Why was a Bangladesh journalist picked up, tortured for four days and released unconscious?
This is another one of those stories that reflects the worst of contemporary Bangladesh — and the climate of fear surrounding freedom of the media.
A journalist, missing for four days, is found unconscious on the bank of a canal in Chittagong. When he revives, he is curled up repeatedly saying, in a clear state of trauma: “Please let me go. I will not write news anymore! I will quit journalism.”
When interviewed a few days later in hospital, the 36 year old reporter, a staff reporter of weekly Ajker Surjodo as well as the executive editor of an online news portal ctnewsbd, explained to the Business Standard what happened to him:
“I was going to my village home in Chandanaish from the port city’s Kazir Dewri area on Wednesday night. A kidnapper grabbed me from behind when I was about to ride on a rented motorcycle. A few more miscreants also came forward within a moment and shoved me into an ambulance. Without any delay, they made me unconscious.”
“When I regained consciousness, I found myself in a dark room with my hands and feet tied. Five masked men used to beat me daily in that room for long four days.
“I was given only bread to eat and water to drink. They put cotton in my ears, so that I cannot hear the sounds around me. However, I heard the sound of train sometimes from the room.
“While torturing, the kidnappers mocked me saying that as I was a journalist with almost no fame, my life had no security. Why did I write such report, they asked me,”
“Unable to bear the torture, I fainted again and again. Whenever I regained consciousness, they used to beat me again. …
“I repeatedly requested the torturers to release me on condition of giving up journalism for good; but they did not listen. They just kept beating me tirelessly and mercilessly.”
Most disappearances of this kind in Bangladesh are undertaken by state bodies — the police, Rapid Action Battalion or the Directorate General of Forces Intelligence. When they carry out these abductions they usually do so with governmental authority, but they also carry them out in a free-lance capacity, in private disputes on behalf of powerful politicians or businessmen. An example of the later is the enforced disappearances which have taken place as part of the private dispute between the prime minister’s advisor retired General Tarique Siddique and his former business partner retired Colonel Shahid Khan.
Although some of those subject to enforced disappearances are released after a period of time in secret detention — out of fear, almost no-one ever talks publicly about state agency involvement in their disappearance. So Sarwar’s silence on the identify of his abductors does not necessarily mean that state bodies were not involved. Yet there is reason to consider that his disappearance did not involve direct state action — but the action of aggrieved individuals.
First, there is the manner of Sarwar’s release. It is highly unusual for state agencies to release someone in an unconscious state.
Second there is the reason for his abduction — which seems almost certainly to be connected to the articles he wrote as a journalist. Bangladesh media have identified two particular reports that may have provoked someone to pick Sarwar up.
One concerned the operation of illegal casinos in Chittagong, claiming that whilst a number were closed down last year after a law enforcement lockdown, they were now reopening. It also alleged that casino equipment was being illegally imported under the guise of digital games. No names were mentioned in the report.

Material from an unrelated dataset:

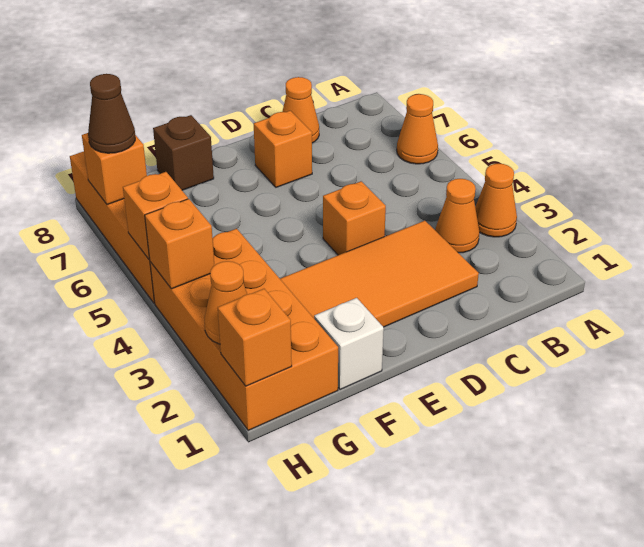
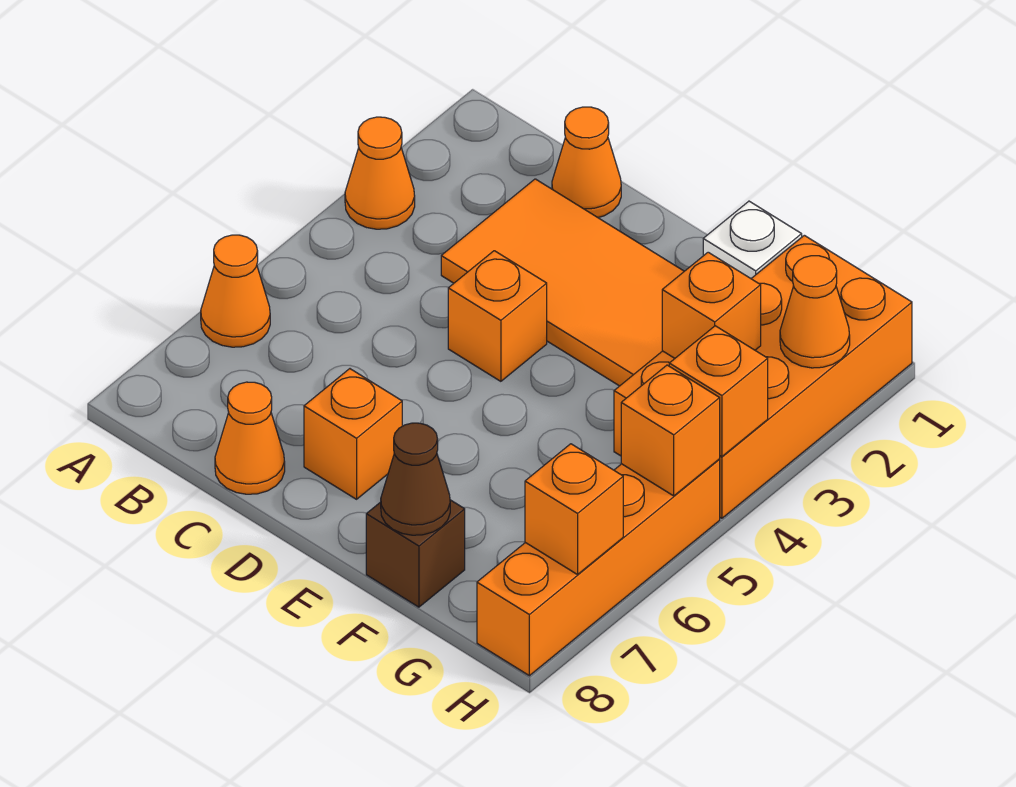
orange cone B3 level 1 -> orange cone C1 level 1
orange brick H1 level 2 -> orange brick G3 level 2
brown cone H7 level 3 -> brown cone F8 level 2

The second article, published on October 24th, five days before Sarwar was abducted reported on a specific allegation made by the developer, JS Construction Limited, that Anisuzzaman, the brother of Land Minister Saifuzzaman Chowdhury Jabed, was trying to illegally occupy land that his company was developing in Chittagong. This is a much more detailed report with the chairman of the company being quoted as stating:
“I saw on Monday night that the boundary wall in my occupied area was broken. I immediately made a general diary at the police station. I came to know later on that Anisuzzaman, the brother of the land minister, did this to take my place. He wants to occupy the space by increasing the boundary wall of his house and attaching it to my boundary wall. Because I took measures against this [by lodging the GD] he called me on the phone and threatened to kill me.”
As noted above, senior politicians do use law enforcement bodies to do their bidding; but it is also quite possible that someone named or affected by these articles may have decided to take the matter in their own hands.
An investigation is on-going. Yet it is unclear how seriously the authorities will take it — and Sarwar may be too frightened to assist them in their inquiries. One would have expected by now, even without Sarwar’s cooperation, that that the minister’s brother mentioned in the land-grabbing article would at least have been questioned by the police — but there are no reports of this having happened. And unless there is some instruction from on high, one shouldn’t hold one’s breath. Disappearances at the behest of powerful politicians or businessmen in Bangladesh are likely to remain as un-investigated as any enforced disappearance undertaken by a state body.
Equally concerning, of course, is the total failure of local and national politicians in Bangladesh to condemn the kidnapping and to seek to uphold the principle of freedom of the media. One would have expected, even in today’s Bangladesh, that some senior governing party politician would have thought it appropriate to condemn the kidnapping of a journalist — but so far no-one has. The silence is deafening.
//David Bergman
Correction: an earlier version referred to the minister’s son. It has now been corrected to refer to the minister’s brother.